Act One is a story of a brother and sister who grew up constantly on the move from place to place and thus faced with change from as early as they can remember.  As a result the bond between brother and sister was especially strong, particularly during their most alien of times, like when they lived in France and were picked on in school by “Jean” the French bully.  However, the strength of that relationship was challenged when brother went off to college to, of all places, Berkeley and became a born-again Christian!  Now, what’s worse than having your brother suddenly become a born again Christian?  Having your brother suddenly become a born again Christian who speaks in tongues while living in isolation on a farm in Alaska.  What could make the whole, “my born again brother is now a crazy Alaskan” situation worse?  If your family is Jewish, thereby making him a, by-default, Jew for Jesus.  Also the sister is a lesbian.  That complicates things further.
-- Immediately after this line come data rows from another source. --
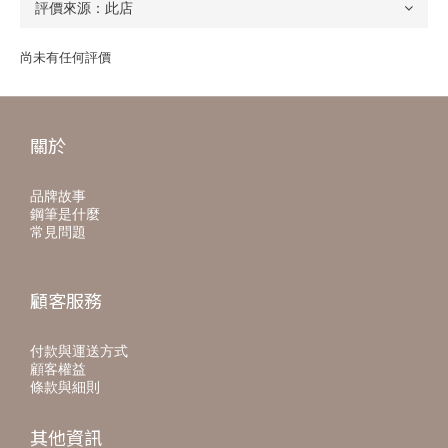
尚未有任何評價
關於
品牌故事
鋼筆是什麼
常見問題
顧客服務
付款與運送方式
顧客權益
條款與細則
其他資訊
Parents, this is a perfect example of why it’s extremely important to send your kids to Hebrew School only up until their Bar Mitzvah, but under no circumstances, after.

Apparently, during his days at Berkeley, the brother in this story started to feel like he couldn’t hack it at college.  This brought him to the point where he decided to bash himself in the head with a rock and throw himself off a cliff, after which he began speaking in tongues.  One time in little league I forgot to wear my cup and caught missed a groundball that bounced right above my glove into the place where the cup should have been and I’m pretty sure that I too spoke in tongues.  Take heed, throwing yourself off a cliff is a poor way to try and keep up with your studies.  It would irresponsible to endorse Ritalin here, but when weighed against parachute-less base jumping, Ritalin seems a better solution.

At the end of this story, we are supposed to feel a neutrality toward the situation, as well as a certain acceptance, but do we?  This guy refuses to accept his sister for being a lesbian even though she tries her best to accept his drastic lifestyle change.  When the two of them hearken back to his high school days we learn that Brother was always the type of guy that felt most comfortable looking down on others.  As an added surprise at the end of this episode it’s announced that Sister is now straight and married to a rabbi, which leads us to wonder whether, to brother, if this is worse than the sister being a lesbian?

In act two we become acquainted with a co-dependent relationship between elderly sisters that seems a strange cross between Grey Gardens and one those of eating disorder documentaries.  These two wear the same outfits, and will not eat anything without the other.  As disturbing as this may sound, it’s practically cute compared to Act I.  Besides, I don’t think you can really call it a cult if there are only two people in it.

In Act III a father suffers and accident that changes his behavior, altering it toward a somewhat autistic direction, eventually causing even his young daughters to become frustrated with him.  This seems particularly interesting in the wake of a recent story about a man who, after suffering vehicular accident, became a homosexual.  Having lived his whole life attracted to women, the man is now settled down with his lover having totally embraced the gay lifestyle.  Part of the frustration of the man in Act III’s family stems from a dwindling suspicion that perhaps he’s exaggerating his condition in the name of some kind of laziness or fear.  I think this most recent story validates the possibility that behavioral change resulting from trauma is legitimate phenomenon.

Change, especially when abrupt, can be extremely difficult to deal with.  All I know is that if they cancel Community, I’m going to become a Jew for Jesus that writes only in palindromes and only eats when Ira Glass does.